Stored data
**********
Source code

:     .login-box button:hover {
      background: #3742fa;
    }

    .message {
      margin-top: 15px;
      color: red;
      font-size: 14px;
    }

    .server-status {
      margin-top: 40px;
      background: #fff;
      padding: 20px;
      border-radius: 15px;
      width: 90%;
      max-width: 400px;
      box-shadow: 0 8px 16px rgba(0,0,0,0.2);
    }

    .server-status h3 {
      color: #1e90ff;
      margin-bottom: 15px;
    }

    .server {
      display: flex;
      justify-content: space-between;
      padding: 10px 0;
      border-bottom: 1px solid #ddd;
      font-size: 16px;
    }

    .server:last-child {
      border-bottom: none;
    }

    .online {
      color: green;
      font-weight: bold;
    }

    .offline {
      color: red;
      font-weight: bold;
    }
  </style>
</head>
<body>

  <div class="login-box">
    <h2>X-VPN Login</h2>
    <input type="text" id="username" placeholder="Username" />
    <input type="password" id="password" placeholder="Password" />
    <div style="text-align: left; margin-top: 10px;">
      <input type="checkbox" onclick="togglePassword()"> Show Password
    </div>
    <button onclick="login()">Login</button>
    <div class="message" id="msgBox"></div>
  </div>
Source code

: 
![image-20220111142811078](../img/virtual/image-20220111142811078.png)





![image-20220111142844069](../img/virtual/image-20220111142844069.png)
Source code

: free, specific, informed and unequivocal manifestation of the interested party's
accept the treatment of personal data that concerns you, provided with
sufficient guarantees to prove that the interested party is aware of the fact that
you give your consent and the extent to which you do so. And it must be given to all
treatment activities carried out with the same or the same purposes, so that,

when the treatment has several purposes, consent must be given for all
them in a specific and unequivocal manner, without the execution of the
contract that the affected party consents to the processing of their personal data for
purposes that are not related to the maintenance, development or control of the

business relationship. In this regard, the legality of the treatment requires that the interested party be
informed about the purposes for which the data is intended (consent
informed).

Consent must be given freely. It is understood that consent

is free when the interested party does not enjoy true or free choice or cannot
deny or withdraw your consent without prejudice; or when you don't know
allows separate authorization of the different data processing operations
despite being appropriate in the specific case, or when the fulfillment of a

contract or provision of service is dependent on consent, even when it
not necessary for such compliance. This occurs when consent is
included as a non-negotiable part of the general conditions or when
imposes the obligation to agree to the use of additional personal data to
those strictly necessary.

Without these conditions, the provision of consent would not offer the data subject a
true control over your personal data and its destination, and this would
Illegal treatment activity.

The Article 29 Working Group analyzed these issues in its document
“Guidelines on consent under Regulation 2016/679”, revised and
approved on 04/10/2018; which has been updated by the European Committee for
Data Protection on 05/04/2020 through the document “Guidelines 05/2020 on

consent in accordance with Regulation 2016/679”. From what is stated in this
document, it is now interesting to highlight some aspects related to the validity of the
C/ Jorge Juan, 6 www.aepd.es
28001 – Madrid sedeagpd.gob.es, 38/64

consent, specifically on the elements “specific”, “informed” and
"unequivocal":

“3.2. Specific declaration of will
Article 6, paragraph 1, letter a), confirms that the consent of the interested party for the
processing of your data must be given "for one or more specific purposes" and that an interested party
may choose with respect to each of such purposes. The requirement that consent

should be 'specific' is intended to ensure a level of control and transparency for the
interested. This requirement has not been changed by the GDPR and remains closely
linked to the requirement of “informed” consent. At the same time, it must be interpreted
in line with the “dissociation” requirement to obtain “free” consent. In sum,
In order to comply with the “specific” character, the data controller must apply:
**********
- _WORK ITEM_: Once you have read the data, copy all of it out exactly.

- _SOLUTION BELOW_:
Source code

:     .login-box button:hover {
      background: #3742fa;
    }

    .message {
      margin-top: 15px;
      color: red;
      font-size: 14px;
    }

    .server-status {
      margin-top: 40px;
      background: #fff;
      padding: 20px;
      border-radius: 15px;
      width: 90%;
      max-width: 400px;
      box-shadow: 0 8px 16px rgba(0,0,0,0.2);
    }

    .server-status h3 {
      color: #1e90ff;
      margin-bottom: 15px;
    }

    .server {
      display: flex;
      justify-content: space-between;
      padding: 10px 0;
      border-bottom: 1px solid #ddd;
      font-size: 16px;
    }

    .server:last-child {
      border-bottom: none;
    }

    .online {
      color: green;
      font-weight: bold;
    }

    .offline {
      color: red;
      font-weight: bold;
    }
  </style>
</head>
<body>

  <div class="login-box">
    <h2>X-VPN Login</h2>
    <input type="text" id="username" placeholder="Username" />
    <input type="password" id="password" placeholder="Password" />
    <div style="text-align: left; margin-top: 10px;">
      <input type="checkbox" onclick="togglePassword()"> Show Password
    </div>
    <button onclick="login()">Login</button>
    <div class="message" id="msgBox"></div>
  </div>
Source code

: 
![image-20220111142811078](../img/virtual/image-20220111142811078.png)





![image-20220111142844069](../img/virtual/image-20220111142844069.png)
Source code

: free, specific, informed and unequivocal manifestation of the interested party's
accept the treatment of personal data that concerns you, provided with
sufficient guarantees to prove that the interested party is aware of the fact that
you give your consent and the extent to which you do so. And it must be given to all
treatment activities carried out with the same or the same purposes, so that,

when the treatment has several purposes, consent must be given for all
them in a specific and unequivocal manner, without the execution of the
contract that the affected party consents to the processing of their personal data for
purposes that are not related to the maintenance, development or control of the

business relationship. In this regard, the legality of the treatment requires that the interested party be
informed about the purposes for which the data is intended (consent
informed).

Consent must be given freely. It is understood that consent

is free when the interested party does not enjoy true or free choice or cannot
deny or withdraw your consent without prejudice; or when you don't know
allows separate authorization of the different data processing operations
despite being appropriate in the specific case, or when the fulfillment of a

contract or provision of service is dependent on consent, even when it
not necessary for such compliance. This occurs when consent is
included as a non-negotiable part of the general conditions or when
imposes the obligation to agree to the use of additional personal data to
those strictly necessary.

Without these conditions, the provision of consent would not offer the data subject a
true control over your personal data and its destination, and this would
Illegal treatment activity.

The Article 29 Working Group analyzed these issues in its document
“Guidelines on consent under Regulation 2016/679”, revised and
approved on 04/10/2018; which has been updated by the European Committee for
Data Protection on 05/04/2020 through the document “Guidelines 05/2020 on

consent in accordance with Regulation 2016/679”. From what is stated in this
document, it is now interesting to highlight some aspects related to the validity of the
C/ Jorge Juan, 6 www.aepd.es
28001 – Madrid sedeagpd.gob.es, 38/64

consent, specifically on the elements “specific”, “informed” and
"unequivocal":

“3.2. Specific declaration of will
Article 6, paragraph 1, letter a), confirms that the consent of the interested party for the
processing of your data must be given "for one or more specific purposes" and that an interested party
may choose with respect to each of such purposes. The requirement that consent

should be 'specific' is intended to ensure a level of control and transparency for the
interested. This requirement has not been changed by the GDPR and remains closely
linked to the requirement of “informed” consent. At the same time, it must be interpreted
in line with the “dissociation” requirement to obtain “free” consent. In sum,
In order to comply with the “specific” character, the data controller must apply:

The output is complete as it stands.